Japanese tattoo artist

Horiyoshi III (三代目彫よし, Sandaime Horiyoshi) is a horishi (tattoo artist), specializing in full-body Japanese traditional tattoos (horimono).

==Biography==
Nakano was inspired when he saw a yakuza (Japanese gangster) with a full-body tattoo in a public bathhouse when he was a young boy, "about eleven or twelve." This inspired him to visit legendary tattoo artist Yoshitsugu Muramatsu, also known as Shodai Horiyoshi of Yokohama. Nakano got his own tattoo from Horiyoshi II—Shodai Horiyoshi's son—and lead to Nakano becoming Horiyoshi I's apprentice at age 25.

Horiyoshi III is the second tattooist to be granted the honorific title, which passes from master to apprentice. Muramatsu bestowed this title upon Nakano in 1971. The tattooist affixation Hori means to engrave or "to carve."

His wife, Mayumi Nakano, is the general manager of his Bunshin Tattoo Museum, in Yokohama.

==Works==

The creatures I draw only come alive on somebody's skin. This is why I never show my designs as so-called art. I draw simply for fun and to have samples to show my clients so they can pick a new design. The creatures depicted take the person's breath away once they are on his or her skin — and then the two start breathing together, in unison. Human history alters the look of the animals and plants I paint, and when the person wearing them dies, so too do they.

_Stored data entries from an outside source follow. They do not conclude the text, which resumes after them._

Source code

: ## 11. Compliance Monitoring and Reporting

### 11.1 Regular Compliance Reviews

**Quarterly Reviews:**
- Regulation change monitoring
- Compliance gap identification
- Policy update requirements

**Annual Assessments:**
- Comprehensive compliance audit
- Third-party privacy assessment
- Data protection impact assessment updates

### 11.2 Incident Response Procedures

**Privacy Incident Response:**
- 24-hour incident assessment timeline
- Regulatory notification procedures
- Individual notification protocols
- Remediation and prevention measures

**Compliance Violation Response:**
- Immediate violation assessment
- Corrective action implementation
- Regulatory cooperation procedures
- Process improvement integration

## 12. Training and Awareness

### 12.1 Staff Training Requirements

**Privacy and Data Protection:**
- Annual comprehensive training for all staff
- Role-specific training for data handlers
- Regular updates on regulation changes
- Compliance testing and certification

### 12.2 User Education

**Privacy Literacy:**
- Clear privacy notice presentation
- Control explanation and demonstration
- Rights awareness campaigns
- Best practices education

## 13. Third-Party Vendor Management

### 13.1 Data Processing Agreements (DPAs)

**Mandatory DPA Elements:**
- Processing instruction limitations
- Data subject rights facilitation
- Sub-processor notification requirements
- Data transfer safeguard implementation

At Horiyoshi's studio in Yokohama, Japan, tattoos are outlined mostly freehand using an electric needle. He did the outlining by hand until the late 1990s. His friendship with Don Ed Hardy, started in the mid-1980s, lead to Horiyoshi's adoption of electric machines.

Shading and color is added using the traditional tebori, or Japanese hand tattooing, technique. He restricts his motifs to the classical repertoire of the vast variety of traditional Japanese stories and designs: peonies, koi, dragons, tennyo, etc. Horiyoshi feels responsible for keeping the classic repertoire alive, "one prick at a time."

Horiyoshi III's work can cost tens of thousands of dollars, and may require weekly hour-long visits over the course of several years to complete.

His work is now limited to finishing existing clients' tattoos.

Among Horiyoshi III's published works are the following books: Ed Hardy published Tattoo Designs of Japan, Nihonshuppansha published 36 Ghosts, 108 Heroes of the Suikoden, 100 Demons, 58 Musha, The Namakubi (a collection of drawings of severed heads). In addition, his American-Japanese former apprentice Horitaka has published books on the masters work which are Bushido, Tattoos of the Floating World, Studying Horiyoshi 3, Dragons by Horiyoshi3, The Horiyoshi3 Sketchbook, Horiyoshi3 Photobook. German former apprentice Horikitsune, published Horiyoshi III's books between 2009 and 2015 under the publishing label Kofuu-Senju Publications Ltd, now renamed Kosei Publications LTD, which were Ryushin, Kokoro, Osen, Osen 2. Tattoolife press published his Ryuki dragon book in 2016.

In 2012, Somerset House held an exhibition of Horiyoshi's silk scroll paintings. The exhibition - titled 'Kokoro: The Art of Horiyoshi III - was organised by his former apprentice Horikitsune, and Italian Tattooer Claudia dei Sabe.

Other exhibitions: Harajuku Tokyo, the "Korouten exhibit" in which Horiyoshi III partners with fellow artists the like of Hajime Sorayama, usually every October.

Horiyoshi III now only has one, last apprentice, his own son Souryou Horiyoshi IV.

The master strongly advises that all former apprentices are no longer part of his family. These were - amongst a few others: Horikara (Mikado), Horitora (P.Chuo), Horihito, Horinao, Horitaka (T.Kitamura), Horitomo (K.Kitamura), Horikiku, Horiken and Horikitsune (A.Reinke).